« Vive l’Empereur »
Depuis le 17 février 1852, la presse est muselée. Les préfets sont prévenus : « Le gouvernement vous demande de ne pas hésiter à prémunir les populations contre ceux dont les tendances connues ne seraient pas dans l’esprit des institutions nouvelles ». Il importe que le gouvernement éclaire les électeurs sur les candidats recommandables.
10 mai : le clergé bénit les aigles distribués à l’armée.
19 octobre : « L’Empire c’est la paix ».
L’Empire se veut social, se dit démocratique.
7 novembre : la dignité impériale est rétablie dans la personne de Louis Napoléon Bonaparte.
21 et 22 novembre : par 7 824 189 oui, 253 000 non et 2 000 000 d’abstentions, le peuple français accepte l’Empire.
« La France a répondu à l’appel loyal que je lui avais fait. Elle a compris que je n’étais sorti de la légalité que pour rentrer dans le droit ».
2 décembre : installation de l’Empereur aux Tuileries après l’entrée solennelle par l’Arc de triomphe.
Le suffrage universel ne sera jamais remis en cause juridiquement, malgré le coup d’Etat du 2 décembre -Louis Napoléon Bonaparte profite alors d’une popularité plebiscitée- ; il sera pratiqué pendant toute la IIIe République pour l’élection des députés à la Chambre.
Les discussions se focalisent sur le mode de scrutin. Moteur de l’action politique, reflet de l’évolution de la société, chaque type de scrutin représente l’expression d’une époque.
Le plus classique est uninominal majoritaire à deux tours. « Au premier tour on choisit, au second tour on élimine. » Il est longtemps resté en vigueur, permettant les coalitions mais encourageant également la lutte des personnes au détriment de celles des idées, favorisant ainsi les « magouilles ».
On peut lui opposer la représentation proportionnelle, plus équitable, au risque de se trouver face à une assemblée ingouvernable, sans majorité.
Bonaparte Charles Louis Napoléon, empereur
1808 (Paris) – 1873 (Chislehurst, Kent)
Troisième fils de Louis Bonaparte, frère de Napoléon Ier et roi de Hollande, et de Hortense de Beauharnais, fille du premier mariage de Joséphine l’impératrice, Charles Louis Napoléon Bonaparte connaît l’exil dès son enfance.
Formé aux idées révolutionnaires par son précepteur, capitaine d’artillerie de l’armée helvétique, Louis Napoléon se sent à l’époque républicain dans l’âme et continuateur des idées développées dans le Mémorial de Sainte-Hélène comme le principe des nationalités.
Il participe en Italie au soulèvement des Romagnes contre le pape, il est expulsé de la péninsule italienne.
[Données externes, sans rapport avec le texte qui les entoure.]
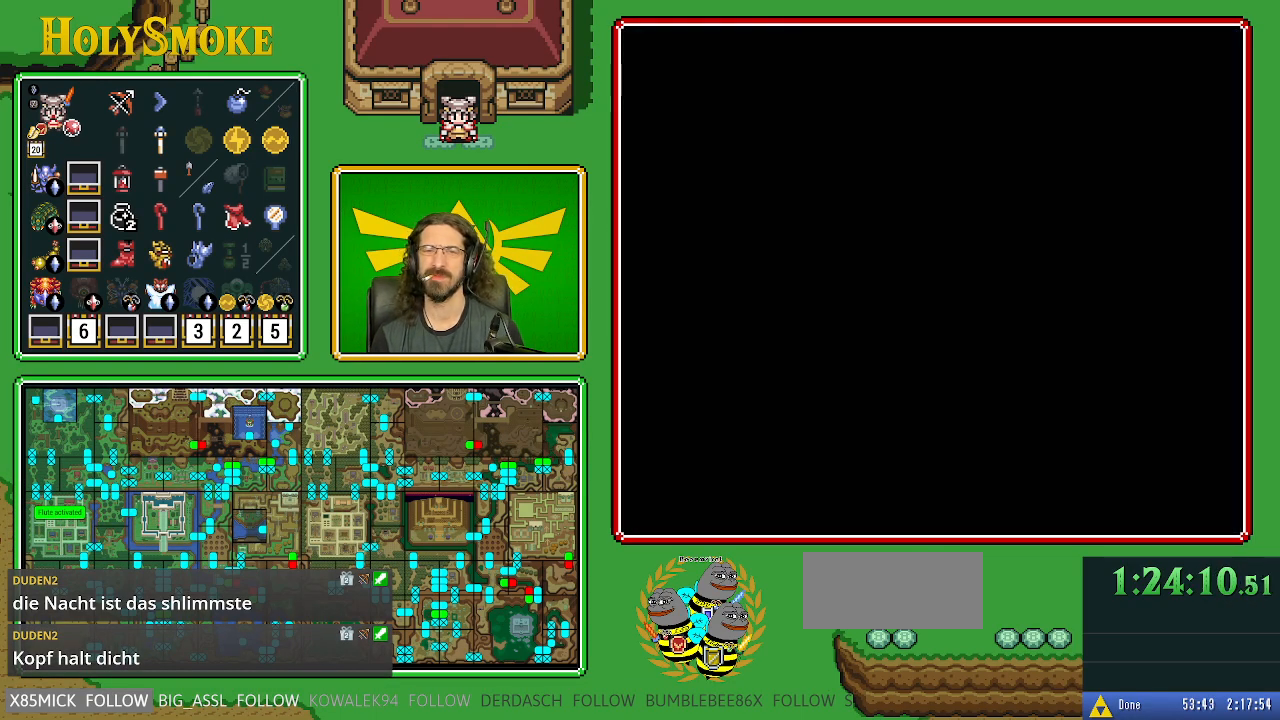
{"buttons": [], "events": []}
Toutes les actions qu’il mène ensuite en France : complot contre la monarchie de Juillet, coup de main de Strasbourg avec quelques officiers, conjuration de Boulogne, échouent avant d’avoir commencé. A la suite de la dernière, il est arrêté et emprisonné. Enfermé à perpétuité au fort de Ham, il s’en évade après six ans de saines études au cours desquelles il lit beaucoup : Saint-Simon, les économistes, les socialistes et écrit une Histoire de l’artillerie et L’Extinction du paupérisme.
Il rentre après la Révolution de 1848, mais, bien qu’élu dans quatre départements, il reste discret. En revanche, sa propagande l’est moins et, peu à peu, il impose à l’opinion publique cette aura impériale qu’il tient de la dynastie. Il rassure les conservateurs effrayés, bénéficie de nombreux appuis dans l’armée, rallie les ouvriers sensibles à son discours social.
C’est sur ce « quiproquo » – selon Victor Hugo – qu’il est élu triomphalement président de la République.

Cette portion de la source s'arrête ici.